Work to complete — Could you restate the entries below word for word and leave the images out?

=== Section Start ===

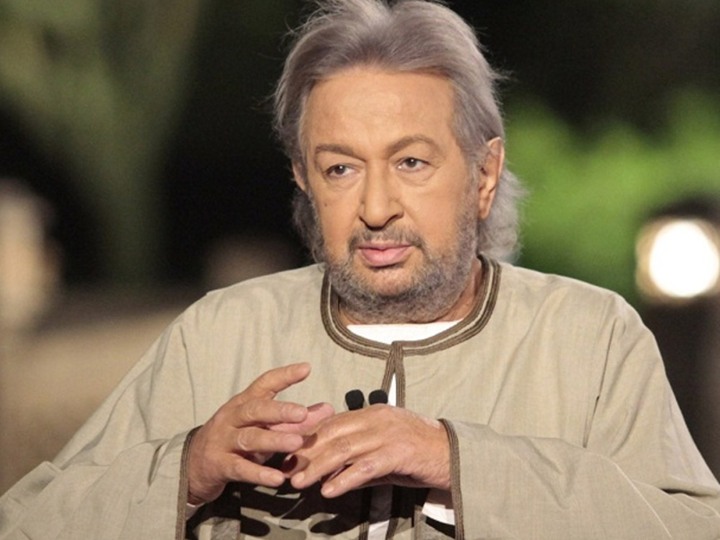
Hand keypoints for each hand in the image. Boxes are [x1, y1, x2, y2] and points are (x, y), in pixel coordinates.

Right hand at [186, 362, 333, 503]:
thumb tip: (328, 409)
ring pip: (250, 438)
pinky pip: (240, 468)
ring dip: (274, 440)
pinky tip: (278, 478)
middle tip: (302, 413)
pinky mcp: (219, 464)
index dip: (284, 375)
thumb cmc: (236, 440)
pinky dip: (259, 473)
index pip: (264, 383)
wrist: (194, 464)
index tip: (306, 369)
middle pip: (256, 409)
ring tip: (296, 443)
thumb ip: (295, 420)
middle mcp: (232, 417)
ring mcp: (224, 440)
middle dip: (280, 410)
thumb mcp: (263, 426)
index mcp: (244, 403)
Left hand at [286, 404, 449, 497]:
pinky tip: (329, 491)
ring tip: (298, 482)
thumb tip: (328, 477)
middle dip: (305, 452)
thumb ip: (357, 459)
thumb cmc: (417, 454)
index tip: (286, 453)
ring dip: (317, 467)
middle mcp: (376, 419)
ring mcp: (387, 434)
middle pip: (331, 434)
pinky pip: (365, 466)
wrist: (454, 454)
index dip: (306, 439)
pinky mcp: (398, 452)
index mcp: (371, 413)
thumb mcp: (384, 452)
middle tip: (284, 469)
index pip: (330, 423)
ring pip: (343, 449)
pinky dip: (344, 479)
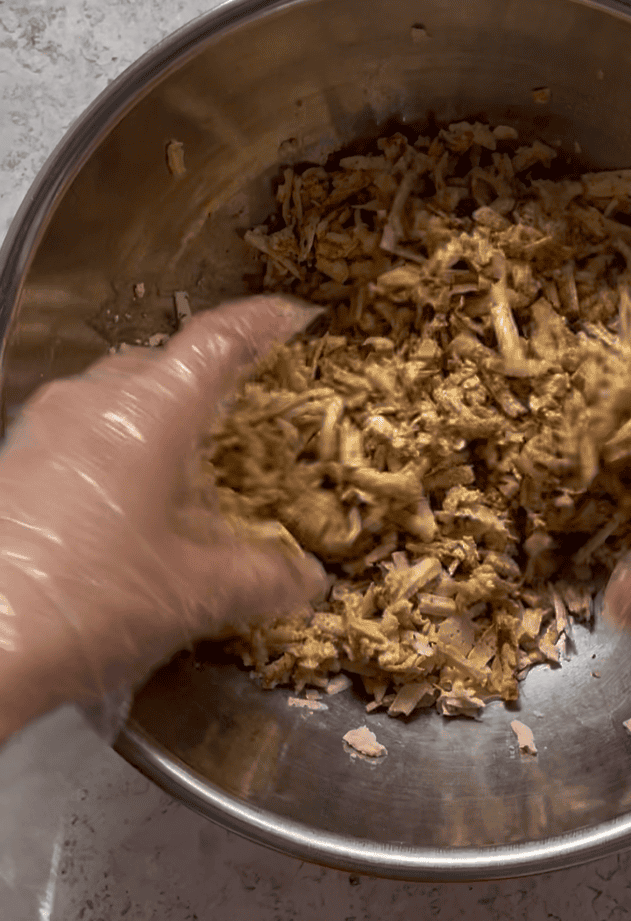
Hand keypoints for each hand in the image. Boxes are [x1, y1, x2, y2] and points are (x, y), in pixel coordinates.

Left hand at [0, 296, 327, 739]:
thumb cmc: (86, 603)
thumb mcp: (194, 595)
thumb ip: (263, 577)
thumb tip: (310, 579)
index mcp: (148, 412)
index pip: (215, 340)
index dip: (261, 323)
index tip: (293, 317)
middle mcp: (91, 401)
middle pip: (162, 363)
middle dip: (208, 380)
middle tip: (247, 413)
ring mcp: (42, 428)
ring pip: (115, 398)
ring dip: (159, 419)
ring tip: (190, 468)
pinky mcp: (11, 461)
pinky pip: (80, 433)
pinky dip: (117, 450)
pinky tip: (129, 507)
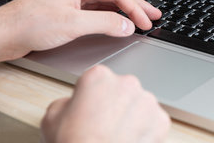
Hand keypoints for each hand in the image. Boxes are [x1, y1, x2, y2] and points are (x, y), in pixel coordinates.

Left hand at [0, 0, 160, 69]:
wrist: (4, 33)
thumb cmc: (30, 23)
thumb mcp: (74, 25)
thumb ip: (105, 24)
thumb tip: (127, 26)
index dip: (135, 8)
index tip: (146, 22)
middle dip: (136, 6)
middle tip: (154, 15)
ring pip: (106, 3)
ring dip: (123, 12)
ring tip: (141, 20)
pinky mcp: (68, 9)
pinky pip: (95, 10)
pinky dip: (110, 17)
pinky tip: (118, 24)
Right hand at [41, 64, 170, 141]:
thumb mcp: (52, 117)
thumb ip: (67, 102)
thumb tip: (73, 104)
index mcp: (99, 77)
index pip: (99, 80)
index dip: (93, 97)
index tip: (91, 109)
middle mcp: (127, 83)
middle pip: (123, 91)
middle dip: (116, 106)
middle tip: (104, 126)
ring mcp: (146, 101)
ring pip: (140, 106)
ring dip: (132, 118)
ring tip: (117, 136)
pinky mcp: (161, 120)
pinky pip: (154, 123)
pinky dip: (146, 132)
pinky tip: (131, 141)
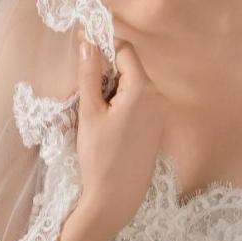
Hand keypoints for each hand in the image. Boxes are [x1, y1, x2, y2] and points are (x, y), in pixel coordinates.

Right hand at [75, 33, 165, 236]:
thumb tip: (88, 42)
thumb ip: (89, 74)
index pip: (125, 51)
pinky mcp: (156, 129)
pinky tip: (105, 127)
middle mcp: (158, 98)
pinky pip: (138, 105)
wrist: (115, 198)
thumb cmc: (100, 156)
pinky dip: (120, 106)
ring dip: (110, 91)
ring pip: (132, 88)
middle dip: (104, 74)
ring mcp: (160, 115)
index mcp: (144, 89)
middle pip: (129, 69)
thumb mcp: (89, 112)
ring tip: (91, 114)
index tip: (83, 49)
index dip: (104, 46)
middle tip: (81, 93)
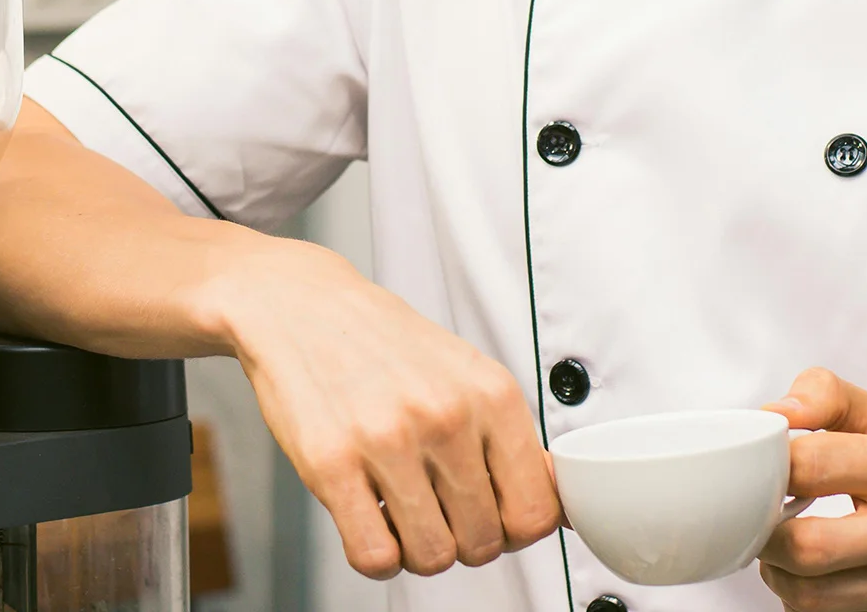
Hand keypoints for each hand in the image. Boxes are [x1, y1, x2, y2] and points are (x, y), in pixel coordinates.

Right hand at [205, 237, 560, 578]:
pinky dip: (378, 556)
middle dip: (467, 542)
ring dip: (421, 551)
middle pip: (485, 540)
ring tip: (407, 516)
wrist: (309, 310)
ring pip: (433, 556)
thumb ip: (509, 439)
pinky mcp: (332, 465)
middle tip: (446, 515)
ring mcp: (390, 441)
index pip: (536, 507)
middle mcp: (447, 416)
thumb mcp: (469, 375)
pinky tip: (374, 521)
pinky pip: (374, 556)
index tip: (502, 522)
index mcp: (492, 394)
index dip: (519, 530)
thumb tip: (557, 501)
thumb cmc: (390, 346)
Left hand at [759, 369, 866, 611]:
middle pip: (807, 546)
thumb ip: (831, 398)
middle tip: (763, 513)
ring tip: (783, 543)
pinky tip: (813, 573)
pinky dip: (803, 597)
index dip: (766, 465)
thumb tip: (774, 412)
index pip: (813, 464)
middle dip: (766, 532)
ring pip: (811, 595)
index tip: (757, 463)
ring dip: (778, 571)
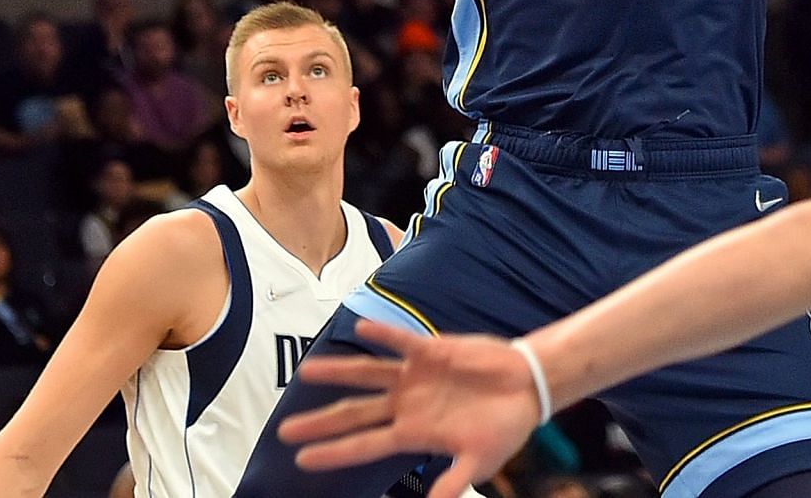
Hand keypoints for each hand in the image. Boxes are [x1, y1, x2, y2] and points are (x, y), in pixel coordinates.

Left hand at [280, 320, 539, 496]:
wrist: (527, 388)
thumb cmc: (502, 427)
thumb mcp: (477, 462)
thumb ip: (451, 484)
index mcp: (413, 433)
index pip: (364, 444)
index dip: (334, 452)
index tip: (301, 459)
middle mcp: (406, 404)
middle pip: (355, 413)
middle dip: (320, 422)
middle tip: (284, 430)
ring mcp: (415, 377)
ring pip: (369, 375)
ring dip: (339, 372)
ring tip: (307, 372)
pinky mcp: (431, 350)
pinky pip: (402, 341)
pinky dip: (382, 335)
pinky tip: (361, 329)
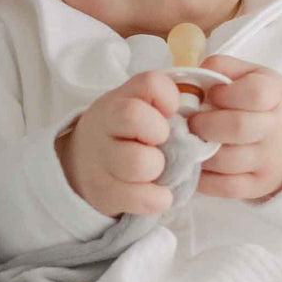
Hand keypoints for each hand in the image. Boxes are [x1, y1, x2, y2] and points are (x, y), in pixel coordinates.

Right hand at [56, 72, 179, 216]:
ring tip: (157, 172)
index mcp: (119, 99)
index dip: (168, 98)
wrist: (82, 164)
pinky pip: (140, 197)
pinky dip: (157, 199)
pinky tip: (158, 194)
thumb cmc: (124, 134)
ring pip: (138, 161)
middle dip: (158, 133)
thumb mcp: (135, 106)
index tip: (170, 113)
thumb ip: (163, 102)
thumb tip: (199, 109)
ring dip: (157, 169)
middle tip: (160, 145)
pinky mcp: (104, 191)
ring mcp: (101, 159)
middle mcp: (105, 124)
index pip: (149, 83)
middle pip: (133, 116)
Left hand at [188, 54, 281, 200]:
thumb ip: (223, 68)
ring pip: (226, 160)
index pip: (255, 93)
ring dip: (198, 151)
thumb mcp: (252, 76)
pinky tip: (195, 164)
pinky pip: (224, 187)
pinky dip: (202, 178)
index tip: (212, 94)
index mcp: (276, 96)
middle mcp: (276, 129)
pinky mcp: (258, 186)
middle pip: (238, 127)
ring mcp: (269, 161)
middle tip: (192, 122)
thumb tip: (193, 77)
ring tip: (190, 143)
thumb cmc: (263, 104)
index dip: (226, 94)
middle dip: (204, 124)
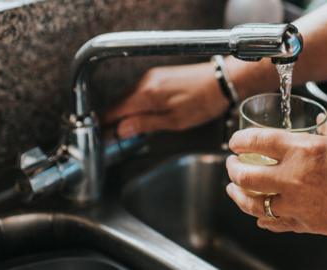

=== Section End ===

Response to this exercise —
Hand keypoints for each hand in the image. Boxes are [x1, y1, x2, y2] and points are (x, y), in pixel coordinates.

Right hand at [186, 362, 333, 503]:
thumb tip: (328, 409)
ring pip: (250, 438)
pinky pip: (240, 468)
ring dip: (274, 440)
pinky tip: (278, 478)
middle tip: (302, 413)
pinky mcp: (219, 464)
index dip: (284, 375)
thumb cmc: (236, 440)
pinky dip: (259, 473)
index pip: (264, 383)
wrist: (194, 464)
index tip: (306, 369)
middle pip: (256, 409)
ring tip: (296, 443)
thumb ip: (295, 420)
middle mcp: (232, 417)
ring mcp: (224, 440)
middle dip: (280, 410)
thumb mcp: (263, 426)
index mcp: (244, 403)
Left hand at [286, 404, 449, 497]:
pinky tip: (329, 491)
ring tip: (298, 482)
thumb tip: (328, 477)
middle dip: (305, 452)
thumb ip: (357, 459)
thumb cmc: (417, 454)
index tip: (286, 453)
ring dip: (317, 467)
middle mcp: (376, 419)
ring mcp: (387, 434)
middle pip: (331, 434)
pinky pip: (365, 466)
wrist: (454, 454)
index dip: (306, 439)
pinky mcp: (398, 452)
index mcp: (371, 413)
thumb mcp: (384, 452)
middle tip: (284, 469)
index pip: (330, 423)
ring pip: (343, 449)
pinky dip: (344, 479)
Hand keypoints for each hand in the image. Boxes are [x1, y1, x2, y2] and points are (x, y), in pixel coordinates.

Left hand at [0, 296, 327, 739]:
thumb cmc: (86, 603)
thumb mcp: (194, 595)
thumb ip: (263, 577)
thumb tip: (310, 579)
index mcp: (148, 412)
index pip: (215, 340)
index dip: (261, 323)
index tip: (293, 317)
middle mcp: (91, 401)
middle pip: (162, 363)
middle dip: (208, 380)
middle tip: (247, 413)
ring mcp: (42, 428)
ring pip: (115, 398)
ring dip: (159, 419)
ring tip: (190, 468)
pinky mcp: (11, 461)
pinky pip: (80, 433)
pinky dip: (117, 450)
pinky tip: (129, 507)
Hand keypoints for each hand in the image. Boxes are [x1, y1, x2, y2] and points are (x, y), in pixel coordinates.

Left hand at [0, 0, 160, 69]:
wrist: (4, 33)
thumb cmc: (30, 23)
thumb mcp: (74, 25)
thumb ip: (105, 24)
thumb tip: (127, 26)
index dip: (135, 8)
index tip: (146, 22)
middle dip: (136, 6)
middle tip: (154, 15)
ring pip: (106, 3)
ring dip: (123, 12)
ring tip: (141, 20)
pinky mcp: (68, 9)
pinky pip: (95, 10)
pinky dip: (110, 17)
pinky tip: (118, 24)
Right hand at [41, 64, 170, 141]:
thumb mcp: (52, 117)
thumb ip: (67, 102)
thumb tip: (73, 104)
index mcp: (99, 77)
index pip: (99, 80)
index dip: (93, 97)
index tip: (91, 109)
middle mcp: (127, 83)
middle pip: (123, 91)
middle dip: (116, 106)
middle tip: (104, 126)
ring mcp: (146, 101)
ring pip: (140, 106)
ring dip: (132, 118)
ring tip: (117, 136)
pinky mcp: (161, 120)
pinky pip: (154, 123)
pinky dip: (146, 132)
pinky tip: (131, 141)
Hand keypoints for each hand in the image. Boxes are [x1, y1, x2, y2] and points are (x, y), in pixel coordinates.

Right hand at [75, 33, 165, 236]:
thumb tip: (88, 42)
thumb ip: (89, 74)
index pip: (125, 51)
pinky mcp: (156, 129)
pinky tip: (105, 127)
middle mcp: (158, 98)
pinky pip: (138, 105)
wrist: (115, 198)
thumb cmc: (100, 156)
pinky dip: (120, 106)
ring dip: (110, 91)
ring pip: (132, 88)
middle dip: (104, 74)
ring mcp: (160, 115)
index mcp: (144, 89)
middle pip: (129, 69)
thumb mcp: (89, 112)
ring tip: (91, 114)
index tip: (83, 49)
index dip: (104, 46)
middle tip: (81, 93)
Hand keypoints for each hand in the image. Boxes are [x1, y1, x2, y2] and points are (x, y), in pixel coordinates.

Right hand at [205, 237, 560, 578]:
pinky dip: (378, 556)
middle dip: (467, 542)
ring dip: (421, 551)
middle pip: (485, 540)
ring tip: (407, 516)
wrist: (309, 310)
ring pip: (433, 556)
thumb ip: (509, 439)
pinky mcp: (332, 465)
middle tip: (446, 515)
ring mcp: (390, 441)
index pip: (536, 507)
middle mcp: (447, 416)
thumb mcp: (469, 375)
pinky tip: (374, 521)
pinky pip: (374, 556)
index tip: (502, 522)
index mcp: (492, 394)
index dip: (519, 530)
thumb tip: (557, 501)
thumb cmc: (390, 346)
Left hand at [759, 369, 866, 611]:
middle pip: (807, 546)
thumb ip: (831, 398)
middle tip: (763, 513)
ring tip: (783, 543)
pinky tip: (813, 573)
pinky dip: (803, 597)
index dip: (766, 465)
thumb tip: (774, 412)
index pip: (813, 464)
middle dip: (766, 532)
ring pip: (811, 595)
index tip: (757, 463)
ring dip: (778, 571)
Hand keypoints for each hand in the image. Boxes are [x1, y1, x2, y2] and points are (x, y), in pixel coordinates.

Left hand at [280, 320, 539, 496]:
wrist: (527, 388)
thumb cmc: (502, 427)
thumb mcp: (477, 462)
thumb ip: (451, 484)
index mcp: (413, 433)
index pip: (364, 444)
index dip: (334, 452)
index tip: (301, 459)
middle mcp: (406, 404)
middle pip: (355, 413)
middle dip: (320, 422)
middle tip: (284, 430)
ring mcp: (415, 377)
ring pip: (369, 375)
ring dip: (339, 372)
ring tip: (307, 372)
pinky mcp: (431, 350)
pinky pip: (402, 341)
pinky dip: (382, 335)
pinky tip: (361, 329)
Hand keypoints for each hand in the image. Boxes are [x1, y1, x2, y2] and points are (x, y), in pixel coordinates.

Right hand at [56, 72, 179, 216]:
ring tip: (157, 172)
index mcp: (119, 99)
index dip: (168, 98)
wrist: (82, 164)
pinky pip: (140, 197)
pinky dip: (157, 199)
pinky tip: (158, 194)
thumb cmc: (124, 134)
ring pip: (138, 161)
middle dip: (158, 133)
thumb mcp: (135, 106)
index tip: (170, 113)
thumb ip: (163, 102)
thumb tip: (199, 109)
ring dip: (157, 169)
middle tip: (160, 145)
pinky mcp: (104, 191)
ring mcp: (101, 159)
middle mcp: (105, 124)
index pip: (149, 83)
middle pip: (133, 116)
Left hand at [188, 54, 281, 200]:
thumb ip: (223, 68)
ring pip: (226, 160)
index pip: (255, 93)
ring dip: (198, 151)
thumb mcp: (252, 76)
pinky tip: (195, 164)
pinky pip: (224, 187)
pinky dip: (202, 178)
index tip: (212, 94)
index mcp: (276, 96)
middle mcp: (276, 129)
pinky mcp: (258, 186)
middle pip: (238, 127)
ring mcp: (269, 161)
middle tip: (192, 122)
thumb tip: (193, 77)
ring tip: (190, 143)
thumb cmc: (263, 104)
index dip: (226, 94)
middle dip: (204, 124)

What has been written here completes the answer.